* [Source records]:

───

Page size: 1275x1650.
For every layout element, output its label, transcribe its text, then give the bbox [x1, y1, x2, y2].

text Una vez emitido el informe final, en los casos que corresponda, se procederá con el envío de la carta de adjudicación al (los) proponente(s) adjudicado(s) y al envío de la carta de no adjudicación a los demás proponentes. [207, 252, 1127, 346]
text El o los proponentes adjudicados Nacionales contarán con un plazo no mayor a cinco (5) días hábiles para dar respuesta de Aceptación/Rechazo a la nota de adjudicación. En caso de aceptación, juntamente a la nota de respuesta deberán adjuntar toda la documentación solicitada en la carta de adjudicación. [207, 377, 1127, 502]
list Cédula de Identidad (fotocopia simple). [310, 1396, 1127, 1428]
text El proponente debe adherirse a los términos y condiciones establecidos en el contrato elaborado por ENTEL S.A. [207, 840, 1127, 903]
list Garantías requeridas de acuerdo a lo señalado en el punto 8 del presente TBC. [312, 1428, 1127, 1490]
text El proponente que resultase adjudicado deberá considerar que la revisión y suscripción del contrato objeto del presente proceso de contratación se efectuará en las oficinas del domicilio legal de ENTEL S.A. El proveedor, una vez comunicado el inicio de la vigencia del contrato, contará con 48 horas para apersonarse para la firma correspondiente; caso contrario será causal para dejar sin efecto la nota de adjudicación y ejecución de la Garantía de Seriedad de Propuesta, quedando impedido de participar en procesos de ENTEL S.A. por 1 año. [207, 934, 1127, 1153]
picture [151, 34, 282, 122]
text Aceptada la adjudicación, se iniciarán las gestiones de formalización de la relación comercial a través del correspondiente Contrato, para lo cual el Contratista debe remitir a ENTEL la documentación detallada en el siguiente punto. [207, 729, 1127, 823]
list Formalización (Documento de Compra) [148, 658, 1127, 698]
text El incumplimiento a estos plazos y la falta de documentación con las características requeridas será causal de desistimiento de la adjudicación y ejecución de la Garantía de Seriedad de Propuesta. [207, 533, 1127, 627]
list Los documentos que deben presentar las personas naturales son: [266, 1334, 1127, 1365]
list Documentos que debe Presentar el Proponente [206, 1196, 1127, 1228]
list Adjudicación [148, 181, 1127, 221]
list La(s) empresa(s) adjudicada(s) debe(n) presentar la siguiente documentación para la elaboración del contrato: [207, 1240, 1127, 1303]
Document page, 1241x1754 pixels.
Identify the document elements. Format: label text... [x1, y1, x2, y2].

───

* [WRITTEN TASK]:
All records shown above are to be given again verbatim.

* [ANSWER]:
Page size: 1275x1650.
For every layout element, output its label, transcribe its text, then give the bbox [x1, y1, x2, y2].

text Una vez emitido el informe final, en los casos que corresponda, se procederá con el envío de la carta de adjudicación al (los) proponente(s) adjudicado(s) y al envío de la carta de no adjudicación a los demás proponentes. [207, 252, 1127, 346]
text El o los proponentes adjudicados Nacionales contarán con un plazo no mayor a cinco (5) días hábiles para dar respuesta de Aceptación/Rechazo a la nota de adjudicación. En caso de aceptación, juntamente a la nota de respuesta deberán adjuntar toda la documentación solicitada en la carta de adjudicación. [207, 377, 1127, 502]
list Cédula de Identidad (fotocopia simple). [310, 1396, 1127, 1428]
text El proponente debe adherirse a los términos y condiciones establecidos en el contrato elaborado por ENTEL S.A. [207, 840, 1127, 903]
list Garantías requeridas de acuerdo a lo señalado en el punto 8 del presente TBC. [312, 1428, 1127, 1490]
text El proponente que resultase adjudicado deberá considerar que la revisión y suscripción del contrato objeto del presente proceso de contratación se efectuará en las oficinas del domicilio legal de ENTEL S.A. El proveedor, una vez comunicado el inicio de la vigencia del contrato, contará con 48 horas para apersonarse para la firma correspondiente; caso contrario será causal para dejar sin efecto la nota de adjudicación y ejecución de la Garantía de Seriedad de Propuesta, quedando impedido de participar en procesos de ENTEL S.A. por 1 año. [207, 934, 1127, 1153]
picture [151, 34, 282, 122]
text Aceptada la adjudicación, se iniciarán las gestiones de formalización de la relación comercial a través del correspondiente Contrato, para lo cual el Contratista debe remitir a ENTEL la documentación detallada en el siguiente punto. [207, 729, 1127, 823]
list Formalización (Documento de Compra) [148, 658, 1127, 698]
text El incumplimiento a estos plazos y la falta de documentación con las características requeridas será causal de desistimiento de la adjudicación y ejecución de la Garantía de Seriedad de Propuesta. [207, 533, 1127, 627]
list Los documentos que deben presentar las personas naturales son: [266, 1334, 1127, 1365]
list Documentos que debe Presentar el Proponente [206, 1196, 1127, 1228]
list Adjudicación [148, 181, 1127, 221]
list La(s) empresa(s) adjudicada(s) debe(n) presentar la siguiente documentación para la elaboración del contrato: [207, 1240, 1127, 1303]
Document page, 1241x1754 pixels.
Identify the document elements. Format: label text... [x1, y1, x2, y2].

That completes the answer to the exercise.